Another point to remember is that R-core only consists of 20 people (and I’m not sure how many of those are still actively working on R), so much of the how-to documentation has been created by the users. There are a ridiculous number of free resources available; just take a look at the Stack Overflow R Tag Info page.

## tl;dr

- R’s function level documentation is mostly very good. There are a few “see also”s missing, and some of the examples could be improved.
- The built-in facilities to find a function aren’t usually as successful as searching on Rseek. I think Rseek ought to be an official R project.
- Concept-level documentation is covered by demos and vignettes, though I think there should be a few more of these in base-R.

Update: Andrie de Vries tweeted me to say that Google has gotten better at returning R-related content, so searching for `[r] "identity matrix"`

returns what you want, and in fact `r "identity matrix"`

does too.

## Improving base-R examples

Earlier today I saw the hundred bazillionth question about how to use the `paste`

function.
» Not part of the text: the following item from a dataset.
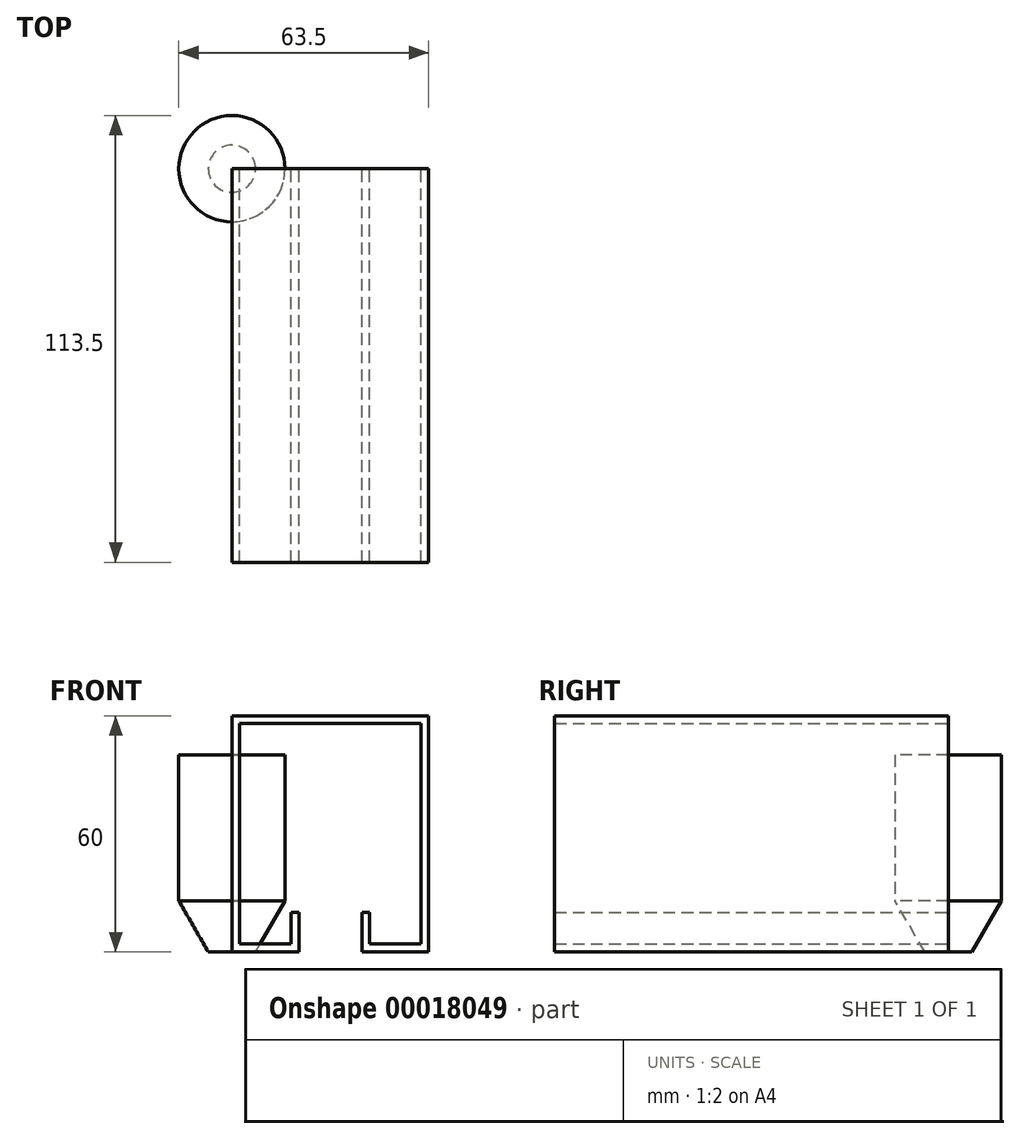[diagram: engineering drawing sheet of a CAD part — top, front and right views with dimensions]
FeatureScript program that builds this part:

My initial response was “take a look at example(paste) to see how it works”.

Then I looked at `example(paste)`

, and it turns out that it’s not very good at all. There isn’t even an example of how to use the `collapse`

argument. Considering that `paste`

is one of the first functions that beginners come across, as well as being a little bit tricky (getting to understand the difference between the `sep`

and `collapse`

arguments takes a bit of thinking about when you are new), this seems like a big oversight.

I’ve submitted this as a bug, with a suggested improvement to the examples. Fingers crossed that R-core will accept the update, or something like it.

It got me thinking though, how many other base functions could do with better examples? I had a quick look at some common functions that beginners seems to get confused with, and the following all have fairly bad example sections:

In base: `browser`

, `get`

, `seq`

In stats: `formula`

, `lm`

, `runif`

, `t.test`

In graphics: `plot`

In utils: `download.file`

, `read.table`

If you have half an hour spare, have a go at writing a better example page for one of these functions, or any other function in the base distribution, then submit it to the bug tracker. (If you aren’t sure that your examples are good enough, or you need advice, try posting what you have on r-devel before submitting a bug report. Dealing with bug reports takes up valuable R-core time, so you need to be sure of quality first.)

This seems like a really easy way to make R more accessible for beginners.